- [Passage given]:
=====
As a result of the performance of the separation of the light phase of the hydrolysis product in such a way that a certain proportion of free fatty acid is still present in the fraction that also comprises the unconverted fatty acid alkyl esters and fatty acid triglycerides, and the subsequent recycling of at least a portion of this fraction into the hydrolysis reaction, a proportion of free fatty acid gets into the hydrolysis reactor and can have an accelerating effect on the reaction rate of the hydrolysis therein.


It should be noted that the equilibrium position of the hydrolysis reaction is shifted toward the reactants by the supply of free fatty acid as reaction product. With regard to the small amounts of free fatty acid required for the catalytic action, however, this effect can only be regarded as a minor effect. Overall, economic advantages result from the higher reaction rate. These are manifested especially in the case of a continuous reaction regime, for example in a continuous stirred tank reactor, a stirred tank cascade or another continuous reaction apparatus with high backmixing: in the steady state, the fresh, i.e. non-prereacted, reactants fed in already encounter a non-zero concentration of free fatty acid as catalyst in the hydrolysis reactor. As a result, the initiation phase is effectively skipped and the conversion curve against time immediately rises rapidly. To achieve a defined final conversion, therefore, there is a reduction in the reactor size required.
=====
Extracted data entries
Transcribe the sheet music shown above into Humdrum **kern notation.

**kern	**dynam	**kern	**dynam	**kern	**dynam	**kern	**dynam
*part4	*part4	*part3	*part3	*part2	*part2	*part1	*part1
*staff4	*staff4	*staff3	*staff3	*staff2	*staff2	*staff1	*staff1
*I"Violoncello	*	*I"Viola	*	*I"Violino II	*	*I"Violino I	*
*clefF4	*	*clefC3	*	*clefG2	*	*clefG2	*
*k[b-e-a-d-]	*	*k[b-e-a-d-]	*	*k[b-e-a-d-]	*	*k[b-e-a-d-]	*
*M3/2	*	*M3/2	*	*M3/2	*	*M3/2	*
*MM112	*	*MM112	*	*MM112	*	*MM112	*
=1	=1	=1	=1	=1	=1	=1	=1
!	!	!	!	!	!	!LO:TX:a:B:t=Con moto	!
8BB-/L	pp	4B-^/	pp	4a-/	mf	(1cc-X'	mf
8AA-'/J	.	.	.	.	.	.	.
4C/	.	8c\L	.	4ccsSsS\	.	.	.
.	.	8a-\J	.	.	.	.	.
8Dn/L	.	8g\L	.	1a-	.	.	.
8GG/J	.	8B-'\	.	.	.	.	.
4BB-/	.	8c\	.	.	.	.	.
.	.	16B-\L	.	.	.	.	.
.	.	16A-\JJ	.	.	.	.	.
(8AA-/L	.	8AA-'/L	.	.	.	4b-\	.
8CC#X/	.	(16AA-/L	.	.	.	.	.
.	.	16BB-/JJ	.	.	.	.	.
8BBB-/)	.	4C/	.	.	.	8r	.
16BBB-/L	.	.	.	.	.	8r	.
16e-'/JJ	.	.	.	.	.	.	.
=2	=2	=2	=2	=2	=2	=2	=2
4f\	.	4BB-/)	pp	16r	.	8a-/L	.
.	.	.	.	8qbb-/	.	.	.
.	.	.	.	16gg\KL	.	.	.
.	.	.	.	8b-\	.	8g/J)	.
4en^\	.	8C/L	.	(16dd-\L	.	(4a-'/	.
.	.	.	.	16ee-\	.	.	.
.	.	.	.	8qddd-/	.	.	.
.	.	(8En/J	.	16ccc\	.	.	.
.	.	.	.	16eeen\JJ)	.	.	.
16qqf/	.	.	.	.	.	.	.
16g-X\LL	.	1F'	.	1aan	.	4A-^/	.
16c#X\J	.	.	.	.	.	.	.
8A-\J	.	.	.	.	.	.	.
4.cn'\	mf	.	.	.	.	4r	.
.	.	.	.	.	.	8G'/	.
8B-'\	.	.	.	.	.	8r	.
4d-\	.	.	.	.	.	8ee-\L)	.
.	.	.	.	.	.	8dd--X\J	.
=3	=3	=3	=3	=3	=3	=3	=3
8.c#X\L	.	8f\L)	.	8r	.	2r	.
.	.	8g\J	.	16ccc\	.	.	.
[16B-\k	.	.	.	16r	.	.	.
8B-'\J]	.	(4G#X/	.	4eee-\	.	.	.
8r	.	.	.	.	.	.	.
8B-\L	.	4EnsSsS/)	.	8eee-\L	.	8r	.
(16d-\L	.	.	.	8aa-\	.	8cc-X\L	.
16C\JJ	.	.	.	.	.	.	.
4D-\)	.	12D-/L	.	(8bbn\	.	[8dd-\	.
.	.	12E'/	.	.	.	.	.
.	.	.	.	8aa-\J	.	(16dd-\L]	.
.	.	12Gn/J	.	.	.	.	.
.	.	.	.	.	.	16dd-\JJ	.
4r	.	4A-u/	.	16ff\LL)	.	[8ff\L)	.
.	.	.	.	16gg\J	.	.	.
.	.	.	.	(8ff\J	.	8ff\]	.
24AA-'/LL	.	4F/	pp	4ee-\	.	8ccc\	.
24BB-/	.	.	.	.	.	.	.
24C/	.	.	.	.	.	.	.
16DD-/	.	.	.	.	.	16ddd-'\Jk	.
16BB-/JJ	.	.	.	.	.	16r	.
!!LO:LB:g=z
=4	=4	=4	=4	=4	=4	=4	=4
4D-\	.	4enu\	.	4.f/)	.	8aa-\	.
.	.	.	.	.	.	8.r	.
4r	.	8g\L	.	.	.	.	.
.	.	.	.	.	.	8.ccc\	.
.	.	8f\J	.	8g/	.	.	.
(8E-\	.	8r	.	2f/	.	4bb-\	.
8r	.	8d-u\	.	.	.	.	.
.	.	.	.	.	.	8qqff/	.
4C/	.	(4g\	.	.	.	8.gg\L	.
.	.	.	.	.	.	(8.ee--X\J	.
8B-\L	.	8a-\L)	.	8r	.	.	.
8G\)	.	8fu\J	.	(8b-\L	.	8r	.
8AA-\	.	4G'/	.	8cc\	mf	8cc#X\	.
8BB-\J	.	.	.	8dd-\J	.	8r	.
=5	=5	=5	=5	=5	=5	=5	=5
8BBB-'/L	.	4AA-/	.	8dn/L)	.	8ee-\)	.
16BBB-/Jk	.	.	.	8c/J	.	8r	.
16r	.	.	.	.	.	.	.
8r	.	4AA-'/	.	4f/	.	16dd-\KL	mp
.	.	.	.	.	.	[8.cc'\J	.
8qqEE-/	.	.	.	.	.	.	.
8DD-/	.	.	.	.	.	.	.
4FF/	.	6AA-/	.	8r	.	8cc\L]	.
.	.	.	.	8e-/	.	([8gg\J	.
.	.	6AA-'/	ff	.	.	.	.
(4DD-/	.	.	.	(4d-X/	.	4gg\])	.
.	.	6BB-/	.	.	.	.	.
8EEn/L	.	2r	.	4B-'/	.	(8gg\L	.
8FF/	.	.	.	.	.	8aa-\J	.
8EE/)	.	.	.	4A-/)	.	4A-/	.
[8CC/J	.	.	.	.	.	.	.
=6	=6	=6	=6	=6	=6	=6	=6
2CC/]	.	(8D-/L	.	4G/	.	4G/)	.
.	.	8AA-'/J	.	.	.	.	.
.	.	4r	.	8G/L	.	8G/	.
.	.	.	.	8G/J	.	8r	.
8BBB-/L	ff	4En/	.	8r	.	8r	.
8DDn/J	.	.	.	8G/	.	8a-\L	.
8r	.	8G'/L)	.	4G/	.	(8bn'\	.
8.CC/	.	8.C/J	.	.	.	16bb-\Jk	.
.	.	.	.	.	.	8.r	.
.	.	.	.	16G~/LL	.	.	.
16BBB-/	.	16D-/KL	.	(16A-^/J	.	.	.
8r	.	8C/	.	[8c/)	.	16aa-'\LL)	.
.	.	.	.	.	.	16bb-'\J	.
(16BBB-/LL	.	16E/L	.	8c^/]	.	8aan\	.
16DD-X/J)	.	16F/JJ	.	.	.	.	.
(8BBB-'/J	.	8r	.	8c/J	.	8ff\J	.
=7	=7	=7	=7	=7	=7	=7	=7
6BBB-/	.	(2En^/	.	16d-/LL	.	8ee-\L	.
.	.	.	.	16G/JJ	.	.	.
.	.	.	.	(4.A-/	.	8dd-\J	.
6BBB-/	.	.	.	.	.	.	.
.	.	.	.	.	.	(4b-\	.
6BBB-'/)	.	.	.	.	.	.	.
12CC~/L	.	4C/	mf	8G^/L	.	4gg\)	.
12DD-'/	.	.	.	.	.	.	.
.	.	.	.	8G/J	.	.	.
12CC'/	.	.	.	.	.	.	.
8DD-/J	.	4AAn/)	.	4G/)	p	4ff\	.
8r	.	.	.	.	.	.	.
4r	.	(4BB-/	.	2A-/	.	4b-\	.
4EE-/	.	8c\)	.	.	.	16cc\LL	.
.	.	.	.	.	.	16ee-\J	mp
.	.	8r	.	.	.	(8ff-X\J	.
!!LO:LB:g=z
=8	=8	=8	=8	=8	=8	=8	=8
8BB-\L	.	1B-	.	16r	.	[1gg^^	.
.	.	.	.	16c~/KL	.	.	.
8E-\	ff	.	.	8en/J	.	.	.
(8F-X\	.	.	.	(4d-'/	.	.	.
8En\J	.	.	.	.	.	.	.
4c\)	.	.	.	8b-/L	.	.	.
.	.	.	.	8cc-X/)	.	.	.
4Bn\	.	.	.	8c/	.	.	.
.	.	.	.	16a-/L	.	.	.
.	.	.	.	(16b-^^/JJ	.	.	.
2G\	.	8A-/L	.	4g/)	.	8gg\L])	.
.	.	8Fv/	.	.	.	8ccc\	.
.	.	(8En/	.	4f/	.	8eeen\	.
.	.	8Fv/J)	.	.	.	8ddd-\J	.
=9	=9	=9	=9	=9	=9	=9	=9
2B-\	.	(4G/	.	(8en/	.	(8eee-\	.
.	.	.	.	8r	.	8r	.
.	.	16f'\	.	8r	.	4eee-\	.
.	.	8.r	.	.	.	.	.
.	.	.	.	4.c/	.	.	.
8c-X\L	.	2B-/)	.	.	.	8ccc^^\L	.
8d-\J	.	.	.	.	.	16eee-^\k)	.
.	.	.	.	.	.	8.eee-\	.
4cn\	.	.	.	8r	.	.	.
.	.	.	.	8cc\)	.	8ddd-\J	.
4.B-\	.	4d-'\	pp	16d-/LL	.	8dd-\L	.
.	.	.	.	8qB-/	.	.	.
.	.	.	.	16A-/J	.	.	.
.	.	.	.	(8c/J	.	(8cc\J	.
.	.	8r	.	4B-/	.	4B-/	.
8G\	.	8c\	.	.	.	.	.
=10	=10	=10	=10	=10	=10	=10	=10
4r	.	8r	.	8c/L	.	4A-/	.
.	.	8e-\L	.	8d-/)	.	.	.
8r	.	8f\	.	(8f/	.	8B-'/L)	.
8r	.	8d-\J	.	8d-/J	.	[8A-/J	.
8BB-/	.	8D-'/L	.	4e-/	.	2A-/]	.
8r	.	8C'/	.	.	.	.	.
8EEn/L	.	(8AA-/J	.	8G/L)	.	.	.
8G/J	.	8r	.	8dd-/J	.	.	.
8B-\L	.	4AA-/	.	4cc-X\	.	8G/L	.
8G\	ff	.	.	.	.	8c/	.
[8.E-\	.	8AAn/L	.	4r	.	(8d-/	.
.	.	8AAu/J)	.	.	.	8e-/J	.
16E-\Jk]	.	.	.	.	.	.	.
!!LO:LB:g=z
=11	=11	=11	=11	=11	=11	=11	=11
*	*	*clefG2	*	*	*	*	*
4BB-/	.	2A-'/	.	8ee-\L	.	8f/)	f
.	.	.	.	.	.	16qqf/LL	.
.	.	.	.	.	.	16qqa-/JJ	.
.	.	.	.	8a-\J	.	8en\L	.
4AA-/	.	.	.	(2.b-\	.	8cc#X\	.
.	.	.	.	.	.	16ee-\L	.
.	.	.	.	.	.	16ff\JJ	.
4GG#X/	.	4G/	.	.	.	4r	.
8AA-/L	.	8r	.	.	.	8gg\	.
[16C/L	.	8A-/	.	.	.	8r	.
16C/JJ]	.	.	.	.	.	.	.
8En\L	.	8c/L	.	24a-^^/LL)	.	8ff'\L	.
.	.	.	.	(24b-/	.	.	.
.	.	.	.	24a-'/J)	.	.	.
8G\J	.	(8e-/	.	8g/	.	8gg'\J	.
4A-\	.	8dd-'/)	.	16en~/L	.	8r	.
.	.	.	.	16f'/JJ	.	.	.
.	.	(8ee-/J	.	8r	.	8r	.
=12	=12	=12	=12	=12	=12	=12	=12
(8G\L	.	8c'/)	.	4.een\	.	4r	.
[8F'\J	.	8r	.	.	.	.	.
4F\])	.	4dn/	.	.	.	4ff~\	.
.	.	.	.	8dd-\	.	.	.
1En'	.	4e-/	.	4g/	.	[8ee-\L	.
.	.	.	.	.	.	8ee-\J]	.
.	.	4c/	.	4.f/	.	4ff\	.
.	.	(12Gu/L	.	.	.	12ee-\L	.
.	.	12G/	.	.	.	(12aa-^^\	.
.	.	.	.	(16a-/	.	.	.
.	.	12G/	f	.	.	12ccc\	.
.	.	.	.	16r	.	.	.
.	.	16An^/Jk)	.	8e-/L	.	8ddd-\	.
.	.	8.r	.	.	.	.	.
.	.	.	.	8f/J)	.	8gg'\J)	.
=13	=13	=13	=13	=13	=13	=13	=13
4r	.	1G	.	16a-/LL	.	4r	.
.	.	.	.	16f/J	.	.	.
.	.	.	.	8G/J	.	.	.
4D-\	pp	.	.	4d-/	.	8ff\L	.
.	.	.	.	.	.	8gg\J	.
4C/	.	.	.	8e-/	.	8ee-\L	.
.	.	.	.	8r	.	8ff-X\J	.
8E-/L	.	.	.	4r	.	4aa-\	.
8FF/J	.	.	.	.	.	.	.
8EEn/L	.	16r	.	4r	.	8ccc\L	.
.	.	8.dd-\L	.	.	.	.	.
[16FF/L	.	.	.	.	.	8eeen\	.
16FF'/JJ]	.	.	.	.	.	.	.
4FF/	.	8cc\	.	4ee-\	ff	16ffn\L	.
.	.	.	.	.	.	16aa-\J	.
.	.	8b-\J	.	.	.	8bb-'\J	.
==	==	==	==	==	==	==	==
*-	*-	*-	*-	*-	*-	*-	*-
=====
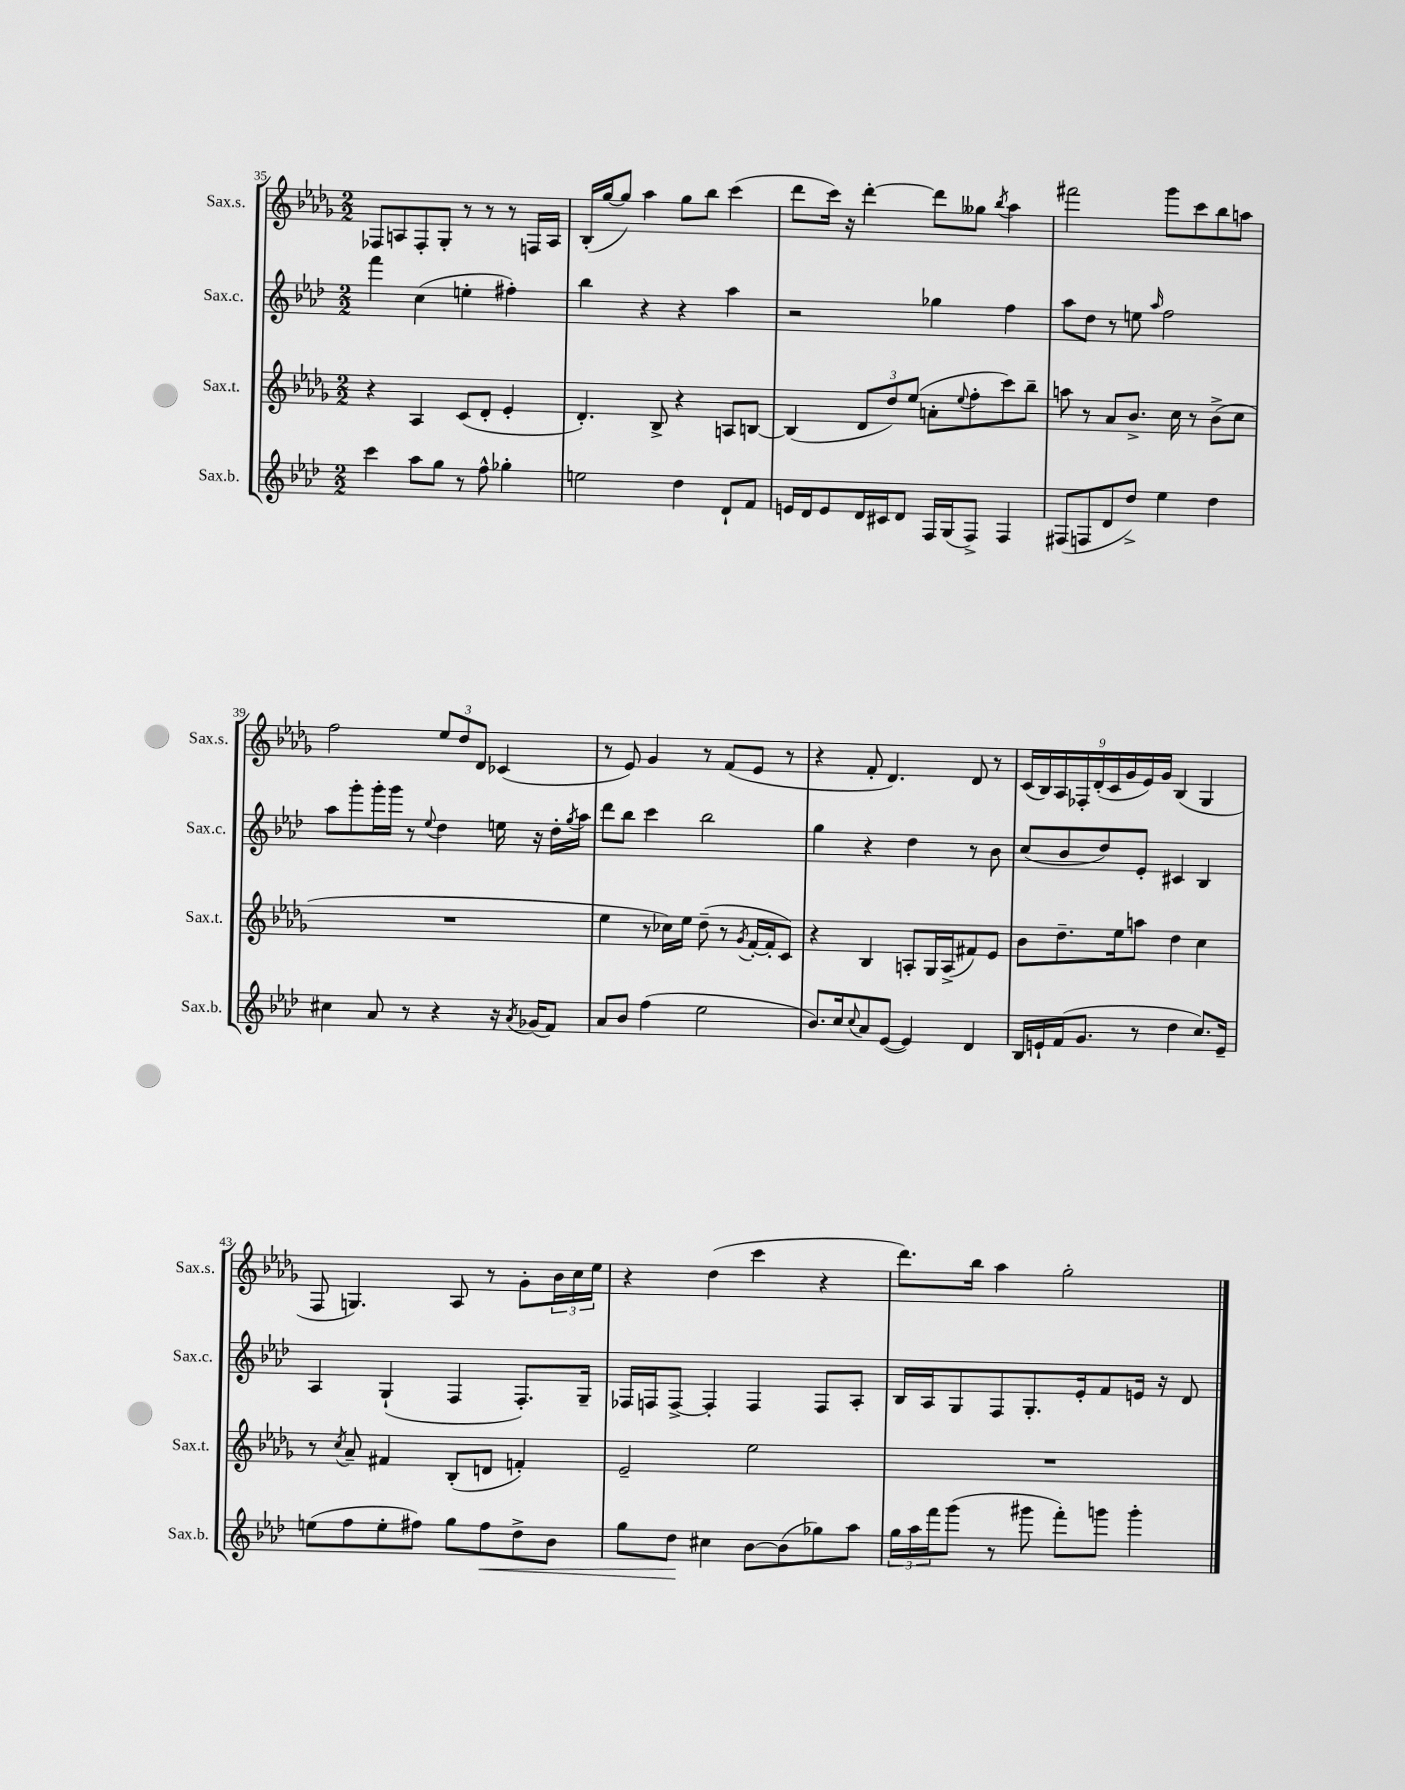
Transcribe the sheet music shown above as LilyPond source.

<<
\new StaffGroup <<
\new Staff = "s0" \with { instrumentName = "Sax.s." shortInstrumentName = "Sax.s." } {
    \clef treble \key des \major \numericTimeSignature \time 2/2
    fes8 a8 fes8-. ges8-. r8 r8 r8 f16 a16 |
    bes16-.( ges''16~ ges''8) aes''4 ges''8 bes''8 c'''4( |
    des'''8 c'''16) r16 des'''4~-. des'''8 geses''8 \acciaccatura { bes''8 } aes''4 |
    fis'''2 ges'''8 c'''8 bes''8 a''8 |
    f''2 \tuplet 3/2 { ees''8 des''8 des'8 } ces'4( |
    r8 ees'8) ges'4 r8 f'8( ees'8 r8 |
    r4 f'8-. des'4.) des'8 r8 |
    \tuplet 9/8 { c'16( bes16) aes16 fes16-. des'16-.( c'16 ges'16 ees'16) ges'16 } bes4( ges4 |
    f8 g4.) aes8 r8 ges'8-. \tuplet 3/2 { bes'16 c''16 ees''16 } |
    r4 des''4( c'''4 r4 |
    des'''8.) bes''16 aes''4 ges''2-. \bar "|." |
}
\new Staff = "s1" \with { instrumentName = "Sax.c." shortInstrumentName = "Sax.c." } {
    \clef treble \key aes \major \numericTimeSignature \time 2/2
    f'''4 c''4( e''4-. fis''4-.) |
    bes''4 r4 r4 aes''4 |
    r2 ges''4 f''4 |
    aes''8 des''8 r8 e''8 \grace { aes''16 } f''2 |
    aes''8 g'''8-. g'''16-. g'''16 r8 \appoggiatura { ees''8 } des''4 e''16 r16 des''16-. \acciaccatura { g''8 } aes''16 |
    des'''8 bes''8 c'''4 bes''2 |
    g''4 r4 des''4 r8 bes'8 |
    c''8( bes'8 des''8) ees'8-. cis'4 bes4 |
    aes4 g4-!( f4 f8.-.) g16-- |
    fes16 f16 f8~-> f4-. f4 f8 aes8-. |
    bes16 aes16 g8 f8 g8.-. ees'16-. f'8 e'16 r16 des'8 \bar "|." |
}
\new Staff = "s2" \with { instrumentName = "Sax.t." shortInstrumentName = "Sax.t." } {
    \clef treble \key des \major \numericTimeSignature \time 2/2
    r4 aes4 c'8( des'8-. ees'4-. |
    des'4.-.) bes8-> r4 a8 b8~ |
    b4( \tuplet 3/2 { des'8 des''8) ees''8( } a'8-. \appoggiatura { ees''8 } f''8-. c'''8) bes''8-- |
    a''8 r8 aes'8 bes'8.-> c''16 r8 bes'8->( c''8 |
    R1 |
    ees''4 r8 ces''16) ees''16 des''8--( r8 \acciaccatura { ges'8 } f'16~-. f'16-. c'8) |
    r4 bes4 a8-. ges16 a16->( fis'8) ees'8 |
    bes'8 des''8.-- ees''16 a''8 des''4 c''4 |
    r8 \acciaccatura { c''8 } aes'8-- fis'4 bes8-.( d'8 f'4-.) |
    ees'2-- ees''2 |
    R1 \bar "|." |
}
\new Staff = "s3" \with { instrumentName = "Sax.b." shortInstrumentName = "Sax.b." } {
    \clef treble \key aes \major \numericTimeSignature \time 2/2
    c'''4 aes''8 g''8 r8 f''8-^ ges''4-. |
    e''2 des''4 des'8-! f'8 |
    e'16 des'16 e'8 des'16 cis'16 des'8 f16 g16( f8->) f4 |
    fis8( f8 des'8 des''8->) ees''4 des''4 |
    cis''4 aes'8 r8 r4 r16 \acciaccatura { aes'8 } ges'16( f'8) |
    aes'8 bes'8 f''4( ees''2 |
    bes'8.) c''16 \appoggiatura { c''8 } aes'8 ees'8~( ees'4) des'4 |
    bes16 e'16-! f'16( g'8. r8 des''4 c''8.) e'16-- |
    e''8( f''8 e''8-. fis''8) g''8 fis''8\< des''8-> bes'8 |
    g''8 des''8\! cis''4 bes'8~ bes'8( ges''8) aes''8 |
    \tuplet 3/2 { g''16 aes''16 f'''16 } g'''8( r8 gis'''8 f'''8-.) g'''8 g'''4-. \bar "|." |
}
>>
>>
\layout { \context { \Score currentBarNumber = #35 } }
=====
- [Stated problem]:
Duplicate the full passage on fatty acid hydrolysis verbatim.

- [Expected answer]:
As a result of the performance of the separation of the light phase of the hydrolysis product in such a way that a certain proportion of free fatty acid is still present in the fraction that also comprises the unconverted fatty acid alkyl esters and fatty acid triglycerides, and the subsequent recycling of at least a portion of this fraction into the hydrolysis reaction, a proportion of free fatty acid gets into the hydrolysis reactor and can have an accelerating effect on the reaction rate of the hydrolysis therein.


It should be noted that the equilibrium position of the hydrolysis reaction is shifted toward the reactants by the supply of free fatty acid as reaction product. With regard to the small amounts of free fatty acid required for the catalytic action, however, this effect can only be regarded as a minor effect. Overall, economic advantages result from the higher reaction rate. These are manifested especially in the case of a continuous reaction regime, for example in a continuous stirred tank reactor, a stirred tank cascade or another continuous reaction apparatus with high backmixing: in the steady state, the fresh, i.e. non-prereacted, reactants fed in already encounter a non-zero concentration of free fatty acid as catalyst in the hydrolysis reactor. As a result, the initiation phase is effectively skipped and the conversion curve against time immediately rises rapidly. To achieve a defined final conversion, therefore, there is a reduction in the reactor size required.